Gefährlich, weil dadurch nicht nur das Knie fast direkt Gefahren wie Scherben, Glut etc. ausgesetzt wird, sondern auch der gesamte Unterkörper bei einer Beflammung vermutlich schwer verletzt wird. Dies wurde auch schon durch entsprechende Unfallhergänge im Einsatz und bei der Ausbildung belegt (www.atemschutzunfaelle.eu). Während die Schutzjacke 10 Sekunden Beflammung aushält, beginnt die Hose nach 5 Sekunden zu brennen! Hier sind noch schwerere Unfälle vorprogrammiert, da die Haupt-Schutzfunktion der Überjacke von der Hose nicht erfüllt wird, nämlich dem Träger bei plötzlicher, unvorsehbarer Beflammung eine Flucht zu ermöglichen. Illusorisch anzunehmen, dass ein Feuerwehrangehöriger mit einer brennenden Hose zu irgendwelchen zielgerichteten Tätigkeiten in der Lage ist. Vorsichtige Selbstversuche in der RDA haben gezeigt, dass bei einer kontinuierlichen Wärmebelastung (offene Flammen aus dem Brandraum) der verminderte Schutz durch früheres Zurückziehen ausgeglichen werden kann, bei einer plötzlichen Durchzündung (Rauchdurchzündung) augenblicklich ein massiver, schmerzhafter Wärmedurchschlag stattfindet und ernsthafte Verbrennungen nur durch sofortige Flucht aus der Übungsanlage verhindert werden konnten - wobei der Proband direkt vor der Fluchttür saß!

Daraus resultiert die unabdingbare Forderung, den Feuerwehrangehörigen an allen Körperteilen mit dem gleichen Grad an Schutz durch Wärmeisolation auszustatten.

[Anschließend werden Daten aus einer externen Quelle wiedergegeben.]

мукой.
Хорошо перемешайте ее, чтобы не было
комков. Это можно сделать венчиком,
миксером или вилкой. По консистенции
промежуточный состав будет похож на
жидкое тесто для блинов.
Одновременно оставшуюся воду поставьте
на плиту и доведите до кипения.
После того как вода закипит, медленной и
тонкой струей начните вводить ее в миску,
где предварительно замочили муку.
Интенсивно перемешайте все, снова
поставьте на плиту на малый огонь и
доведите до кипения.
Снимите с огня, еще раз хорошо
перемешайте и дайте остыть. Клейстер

Es macht keinen Sinn, wenn z.B. die Schutzjacken einer Rauchdurchzündung 10 Sekunden standhält, aber die Atemschutzmaske nach 5 Sekunden versagt! Daraufhin sind alle Normungen für Helme, Schutzkleidung (insbesondere die Schnittstellen zum Kopf und zu den Händen), Schutzhandschuhe- und stiefel, Atemschutzgeräte, Funkgeräte zu überprüfen. Allerdings muss auch gesagt werden, dass es nicht sinnvoll ist, diesen Schutz zu übertreiben. Die jetzige Festlegung für das Isolationsvermögen der EN 469 wird von den RDA-Ausbildern als ausreichend angesehen.

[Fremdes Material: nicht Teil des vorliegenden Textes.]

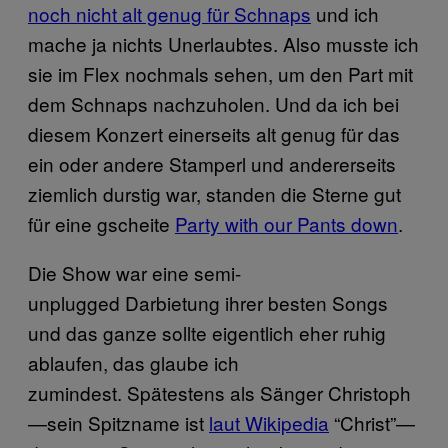
noch nicht alt genug für Schnaps
und ich
mache ja nichts Unerlaubtes. Also musste ich
sie im Flex nochmals sehen, um den Part mit
dem Schnaps nachzuholen. Und da ich bei
diesem Konzert einerseits alt genug für das
ein oder andere Stamperl und andererseits
ziemlich durstig war, standen die Sterne gut
für eine gscheite
Party with our Pants down
.
Die Show war eine semi-
unplugged Darbietung ihrer besten Songs
und das ganze sollte eigentlich eher ruhig
ablaufen, das glaube ich
zumindest. Spätestens als Sänger Christoph
—sein Spitzname ist
laut Wikipedia
“Christ”—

Quelle: Fachartikel "Rauchdurchzündungsanlagen (RDA) - Erfahrungen und Konsequenzen"

Brandamtmann Jan Südmersen, Berufsfeuerwehr Osnabrück
Brandamtsrat Heinz Engels, Berufsfeuerwehr Düsseldorf
Hauptbrandmeister Frank Gerhards, Berufsfeuerwehr Mönchengladbach
Frank Schultes, RDA Ausbilder, Feuerwehr Merzenich
Dr. med Kurnoth, Stadt Mönchengladbach
Dr.med P.v.Hasselt, Stadt Mönchengladbach
Hauptbrandinspektor Ing. Günther Geist, Feuerwehr St. Pölten (Österreich)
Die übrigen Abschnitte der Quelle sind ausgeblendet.